I've only seen this on one cluster, but let's not issue repops during
scrub on objects where the object_info_t::soid value is not correct.
The cluster in question has been through many different non-release
kernels and osd versions, so the objects presumably came about due to an
old xfs or filestore bug. They recently became fatal since we made
filestore crash on ENOENT for setattrs.
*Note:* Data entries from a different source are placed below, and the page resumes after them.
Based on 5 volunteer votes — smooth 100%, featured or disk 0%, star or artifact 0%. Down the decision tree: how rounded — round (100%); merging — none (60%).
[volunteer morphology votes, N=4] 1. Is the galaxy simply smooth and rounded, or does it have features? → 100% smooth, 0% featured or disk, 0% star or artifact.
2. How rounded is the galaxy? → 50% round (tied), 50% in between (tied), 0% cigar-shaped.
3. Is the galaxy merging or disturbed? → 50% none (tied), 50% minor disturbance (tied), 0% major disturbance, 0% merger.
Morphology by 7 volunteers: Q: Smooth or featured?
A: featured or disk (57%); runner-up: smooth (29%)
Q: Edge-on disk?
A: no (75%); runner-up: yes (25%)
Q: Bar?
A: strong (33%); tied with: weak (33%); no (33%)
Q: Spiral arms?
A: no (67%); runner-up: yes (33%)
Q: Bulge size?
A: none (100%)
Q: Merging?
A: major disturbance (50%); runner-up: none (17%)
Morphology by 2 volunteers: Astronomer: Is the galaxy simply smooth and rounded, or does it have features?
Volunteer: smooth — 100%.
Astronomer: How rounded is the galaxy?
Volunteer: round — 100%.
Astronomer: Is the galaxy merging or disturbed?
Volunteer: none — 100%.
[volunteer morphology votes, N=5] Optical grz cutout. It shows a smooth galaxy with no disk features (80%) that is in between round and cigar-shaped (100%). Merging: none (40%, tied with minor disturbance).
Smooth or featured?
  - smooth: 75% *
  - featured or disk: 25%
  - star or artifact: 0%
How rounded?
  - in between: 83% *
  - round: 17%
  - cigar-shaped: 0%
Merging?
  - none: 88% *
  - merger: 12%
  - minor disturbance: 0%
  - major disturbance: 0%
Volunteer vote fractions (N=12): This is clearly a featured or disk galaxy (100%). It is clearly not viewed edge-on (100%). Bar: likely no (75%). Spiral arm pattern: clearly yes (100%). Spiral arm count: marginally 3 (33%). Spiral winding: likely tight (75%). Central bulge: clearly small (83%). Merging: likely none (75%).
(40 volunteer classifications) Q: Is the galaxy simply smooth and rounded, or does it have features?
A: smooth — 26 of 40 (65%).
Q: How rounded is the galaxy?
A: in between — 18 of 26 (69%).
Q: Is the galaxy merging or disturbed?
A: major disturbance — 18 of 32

In the past, the cluster just
silently tolerated them.
http://tracker.ceph.com/issues/18409 is a larger feature to detect these
better and repair them automatically.
Related: http://tracker.ceph.com/issues/18409
Signed-off-by: Samuel Just <sjust@redhat.com>
continue;
dout(10) << __func__ << " recording digests for " << p->first << dendl;
ObjectContextRef obc = get_object_context(p->first, false);
- assert(obc);
+ if (!obc) {
+ osd->clog->error() << info.pgid << " " << mode
+ << " cannot get object context for "
+ << p->first;
+ continue;
+ } else if (obc->obs.oi.soid != p->first) {
+ osd->clog->error() << info.pgid << " " << mode
+ << " object " << p->first
+ << " has a valid oi attr with a mismatched name, "
+ << " obc->obs.oi.soid: " << obc->obs.oi.soid;
+ continue;
+ }
OpContextUPtr ctx = simple_opc_create(obc);
ctx->at_version = get_next_version();
ctx->mtime = utime_t(); // do not update mtime